[Start Data for processing]
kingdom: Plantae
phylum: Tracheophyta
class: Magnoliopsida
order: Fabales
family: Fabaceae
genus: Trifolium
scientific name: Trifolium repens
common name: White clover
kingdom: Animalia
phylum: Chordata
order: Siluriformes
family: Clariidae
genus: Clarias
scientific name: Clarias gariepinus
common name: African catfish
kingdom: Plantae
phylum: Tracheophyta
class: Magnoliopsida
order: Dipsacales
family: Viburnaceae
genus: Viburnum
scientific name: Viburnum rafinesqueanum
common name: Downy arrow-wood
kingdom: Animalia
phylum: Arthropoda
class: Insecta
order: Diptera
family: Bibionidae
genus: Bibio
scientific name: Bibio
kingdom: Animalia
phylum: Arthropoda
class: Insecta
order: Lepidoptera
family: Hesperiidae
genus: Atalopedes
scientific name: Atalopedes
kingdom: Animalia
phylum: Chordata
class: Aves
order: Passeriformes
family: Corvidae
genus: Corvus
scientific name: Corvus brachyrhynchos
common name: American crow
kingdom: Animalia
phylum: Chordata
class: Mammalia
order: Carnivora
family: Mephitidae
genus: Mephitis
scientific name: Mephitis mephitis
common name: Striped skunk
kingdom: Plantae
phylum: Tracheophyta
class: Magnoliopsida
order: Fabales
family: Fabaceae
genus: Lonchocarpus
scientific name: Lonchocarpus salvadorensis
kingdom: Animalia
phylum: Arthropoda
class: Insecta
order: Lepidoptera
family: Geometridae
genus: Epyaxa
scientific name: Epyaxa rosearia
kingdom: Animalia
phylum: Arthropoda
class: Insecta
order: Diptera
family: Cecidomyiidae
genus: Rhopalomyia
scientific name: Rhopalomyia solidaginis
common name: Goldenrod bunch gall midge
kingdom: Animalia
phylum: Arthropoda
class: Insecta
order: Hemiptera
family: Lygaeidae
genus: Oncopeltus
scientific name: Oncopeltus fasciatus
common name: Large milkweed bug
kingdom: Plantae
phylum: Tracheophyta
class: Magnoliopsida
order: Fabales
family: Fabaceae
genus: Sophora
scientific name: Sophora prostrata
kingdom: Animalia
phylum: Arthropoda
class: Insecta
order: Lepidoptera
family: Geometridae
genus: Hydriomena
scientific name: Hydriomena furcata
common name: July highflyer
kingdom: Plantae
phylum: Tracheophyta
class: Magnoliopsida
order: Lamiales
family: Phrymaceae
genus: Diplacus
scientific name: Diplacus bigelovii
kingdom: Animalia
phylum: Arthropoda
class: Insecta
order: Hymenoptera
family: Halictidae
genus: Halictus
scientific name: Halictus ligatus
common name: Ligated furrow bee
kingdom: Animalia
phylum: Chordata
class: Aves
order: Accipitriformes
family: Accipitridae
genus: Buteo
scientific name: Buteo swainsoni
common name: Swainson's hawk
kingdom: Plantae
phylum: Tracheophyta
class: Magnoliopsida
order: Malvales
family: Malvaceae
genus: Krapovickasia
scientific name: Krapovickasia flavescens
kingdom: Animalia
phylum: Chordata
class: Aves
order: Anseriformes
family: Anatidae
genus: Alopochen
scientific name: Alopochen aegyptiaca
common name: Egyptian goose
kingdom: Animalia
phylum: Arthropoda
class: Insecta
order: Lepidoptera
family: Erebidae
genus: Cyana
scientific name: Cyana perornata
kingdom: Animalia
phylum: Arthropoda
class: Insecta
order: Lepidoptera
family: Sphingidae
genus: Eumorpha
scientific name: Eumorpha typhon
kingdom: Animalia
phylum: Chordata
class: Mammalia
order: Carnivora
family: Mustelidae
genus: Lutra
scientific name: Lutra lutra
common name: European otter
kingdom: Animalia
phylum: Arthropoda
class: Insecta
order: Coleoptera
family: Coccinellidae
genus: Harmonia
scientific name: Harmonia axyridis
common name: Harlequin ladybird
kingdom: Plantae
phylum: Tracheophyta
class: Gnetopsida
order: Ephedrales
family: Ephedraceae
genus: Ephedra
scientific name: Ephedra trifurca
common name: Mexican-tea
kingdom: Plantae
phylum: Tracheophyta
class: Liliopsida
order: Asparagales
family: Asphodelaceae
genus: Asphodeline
[End Data for processing]
▶ _What is being asked_: Express every line of all the rows above as a JSON list of strings, with one string per line and no blank lines.

▶ _The output_:
[
  "kingdom: Plantae",
  "phylum: Tracheophyta",
  "class: Magnoliopsida",
  "order: Fabales",
  "family: Fabaceae",
  "genus: Trifolium",
  "scientific name: Trifolium repens",
  "common name: White clover",
  "kingdom: Animalia",
  "phylum: Chordata",
  "order: Siluriformes",
  "family: Clariidae",
  "genus: Clarias",
  "scientific name: Clarias gariepinus",
  "common name: African catfish",
  "kingdom: Plantae",
  "phylum: Tracheophyta",
  "class: Magnoliopsida",
  "order: Dipsacales",
  "family: Viburnaceae",
  "genus: Viburnum",
  "scientific name: Viburnum rafinesqueanum",
  "common name: Downy arrow-wood",
  "kingdom: Animalia",
  "phylum: Arthropoda",
  "class: Insecta",
  "order: Diptera",
  "family: Bibionidae",
  "genus: Bibio",
  "scientific name: Bibio",
  "kingdom: Animalia",
  "phylum: Arthropoda",
  "class: Insecta",
  "order: Lepidoptera",
  "family: Hesperiidae",
  "genus: Atalopedes",
  "scientific name: Atalopedes",
  "kingdom: Animalia",
  "phylum: Chordata",
  "class: Aves",
  "order: Passeriformes",
  "family: Corvidae",
  "genus: Corvus",
  "scientific name: Corvus brachyrhynchos",
  "common name: American crow",
  "kingdom: Animalia",
  "phylum: Chordata",
  "class: Mammalia",
  "order: Carnivora",
  "family: Mephitidae",
  "genus: Mephitis",
  "scientific name: Mephitis mephitis",
  "common name: Striped skunk",
  "kingdom: Plantae",
  "phylum: Tracheophyta",
  "class: Magnoliopsida",
  "order: Fabales",
  "family: Fabaceae",
  "genus: Lonchocarpus",
  "scientific name: Lonchocarpus salvadorensis",
  "kingdom: Animalia",
  "phylum: Arthropoda",
  "class: Insecta",
  "order: Lepidoptera",
  "family: Geometridae",
  "genus: Epyaxa",
  "scientific name: Epyaxa rosearia",
  "kingdom: Animalia",
  "phylum: Arthropoda",
  "class: Insecta",
  "order: Diptera",
  "family: Cecidomyiidae",
  "genus: Rhopalomyia",
  "scientific name: Rhopalomyia solidaginis",
  "common name: Goldenrod bunch gall midge",
  "kingdom: Animalia",
  "phylum: Arthropoda",
  "class: Insecta",
  "order: Hemiptera",
  "family: Lygaeidae",
  "genus: Oncopeltus",
  "scientific name: Oncopeltus fasciatus",
  "common name: Large milkweed bug",
  "kingdom: Plantae",
  "phylum: Tracheophyta",
  "class: Magnoliopsida",
  "order: Fabales",
  "family: Fabaceae",
  "genus: Sophora",
  "scientific name: Sophora prostrata",
  "kingdom: Animalia",
  "phylum: Arthropoda",
  "class: Insecta",
  "order: Lepidoptera",
  "family: Geometridae",
  "genus: Hydriomena",
  "scientific name: Hydriomena furcata",
  "common name: July highflyer",
  "kingdom: Plantae",
  "phylum: Tracheophyta",
  "class: Magnoliopsida",
  "order: Lamiales",
  "family: Phrymaceae",
  "genus: Diplacus",
  "scientific name: Diplacus bigelovii",
  "kingdom: Animalia",
  "phylum: Arthropoda",
  "class: Insecta",
  "order: Hymenoptera",
  "family: Halictidae",
  "genus: Halictus",
  "scientific name: Halictus ligatus",
  "common name: Ligated furrow bee",
  "kingdom: Animalia",
  "phylum: Chordata",
  "class: Aves",
  "order: Accipitriformes",
  "family: Accipitridae",
  "genus: Buteo",
  "scientific name: Buteo swainsoni",
  "common name: Swainson's hawk",
  "kingdom: Plantae",
  "phylum: Tracheophyta",
  "class: Magnoliopsida",
  "order: Malvales",
  "family: Malvaceae",
  "genus: Krapovickasia",
  "scientific name: Krapovickasia flavescens",
  "kingdom: Animalia",
  "phylum: Chordata",
  "class: Aves",
  "order: Anseriformes",
  "family: Anatidae",
  "genus: Alopochen",
  "scientific name: Alopochen aegyptiaca",
  "common name: Egyptian goose",
  "kingdom: Animalia",
  "phylum: Arthropoda",
  "class: Insecta",
  "order: Lepidoptera",
  "family: Erebidae",
  "genus: Cyana",
  "scientific name: Cyana perornata",
  "kingdom: Animalia",
  "phylum: Arthropoda",
  "class: Insecta",
  "order: Lepidoptera",
  "family: Sphingidae",
  "genus: Eumorpha",
  "scientific name: Eumorpha typhon",
  "kingdom: Animalia",
  "phylum: Chordata",
  "class: Mammalia",
  "order: Carnivora",
  "family: Mustelidae",
  "genus: Lutra",
  "scientific name: Lutra lutra",
  "common name: European otter",
  "kingdom: Animalia",
  "phylum: Arthropoda",
  "class: Insecta",
  "order: Coleoptera",
  "family: Coccinellidae",
  "genus: Harmonia",
  "scientific name: Harmonia axyridis",
  "common name: Harlequin ladybird",
  "kingdom: Plantae",
  "phylum: Tracheophyta",
  "class: Gnetopsida",
  "order: Ephedrales",
  "family: Ephedraceae",
  "genus: Ephedra",
  "scientific name: Ephedra trifurca",
  "common name: Mexican-tea",
  "kingdom: Plantae",
  "phylum: Tracheophyta",
  "class: Liliopsida",
  "order: Asparagales",
  "family: Asphodelaceae",
  "genus: Asphodeline"
]